NakulDiwakar10
I ve completed every official question(SC and CR) that is available on the GMAT club forum but still didn't get the desired verbal score. Should I solve 3rd party verbal questions for further practice or strengthen the concept, change my approach, and start practicing the official questions again?
MartyTargetTestPrep AndrewN GMATNinja ScottTargetTestPrepHello,
NakulDiwakar10. I would say that you made a mistake in chasing a greater number of questions in hopes that you would necessarily understand SC or CR any better. I would further suggest that the probability is high that you would do the same thing, were you to seek even high-quality questions from third parties. Marty is correct above in saying that some such questions are "badly flawed." One issue I have with their high-quality counterparts is that they are often plagiarized or closely modeled after official questions: you run the risk of thinking you are doing much better than you are because you have effectively seen the questions before.

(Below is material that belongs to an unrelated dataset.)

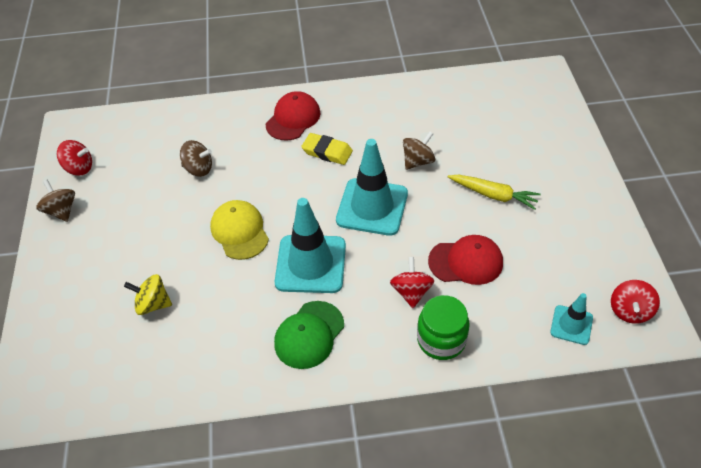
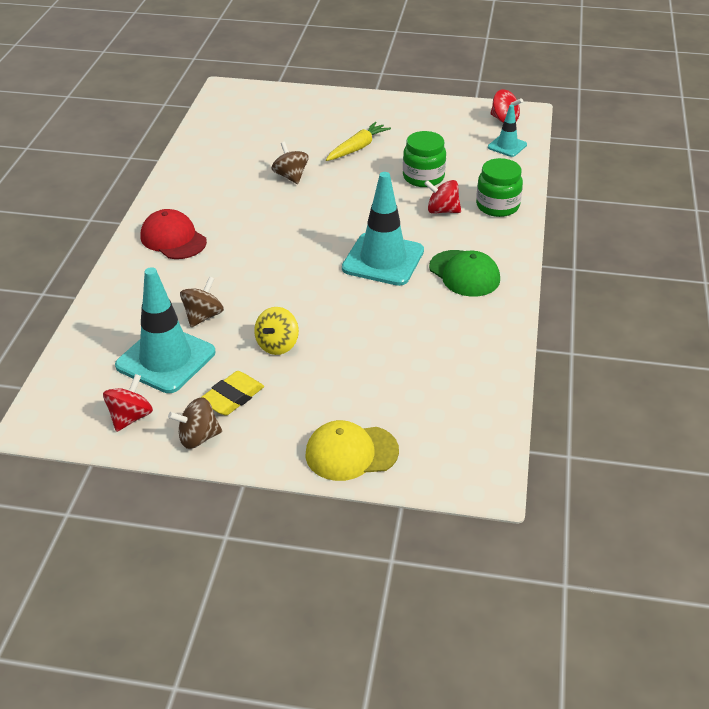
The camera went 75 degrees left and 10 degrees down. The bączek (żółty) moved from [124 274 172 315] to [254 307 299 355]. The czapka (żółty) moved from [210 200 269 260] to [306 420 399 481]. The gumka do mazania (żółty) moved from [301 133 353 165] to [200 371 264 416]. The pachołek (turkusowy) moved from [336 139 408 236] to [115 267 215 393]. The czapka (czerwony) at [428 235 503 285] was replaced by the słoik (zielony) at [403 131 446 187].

Your problem is likely that you are not spending adequate time grasping the underpinnings of questions you miss, or even those you guessed on but answered correctly. Until you do that by yourself, with a study buddy, or with a tutor or teacher, you will keep making the same mistakes, and SC and CR will never be more than a guessing game at medium or more challenging difficulties. I am of a firm belief that you could learn more from a smaller set of questions, even fifty, than you could from ten times as many if you are just going through the motions.
I suspect my opinion will differ from that of each of my colleagues mentioned above. Scott and Marty have a product to sell; GMAT Ninja, I know, recommends using LSAT questions for supplemental CR preparation. One thing I would like to be clear on is that I do not find LSAT questions to be of poor quality, but different in many regards, and I think that with several hundred official GMAT CR questions to practice, not even counting those from GMAT Prep, there is little reason that one would need to seek outside questions. Also, I cannot say anything about the quality of TTP questions on the whole. If I were in your position, I would comb through official GMAT questions again, starting with all those I had missed, and take the time to understand them. Ask questions when they still do not seem to make sense. Finally, once you find that you are able to trace the correct lines of reasoning on these questions, if you feel like putting your newfound understanding or methods to the test, try out a small set of novel questions. (My first choice, after GMAT questions, would be LSAT or GRE logic-based RC questions.)
Thank you for thinking to ask, and good luck with your studies.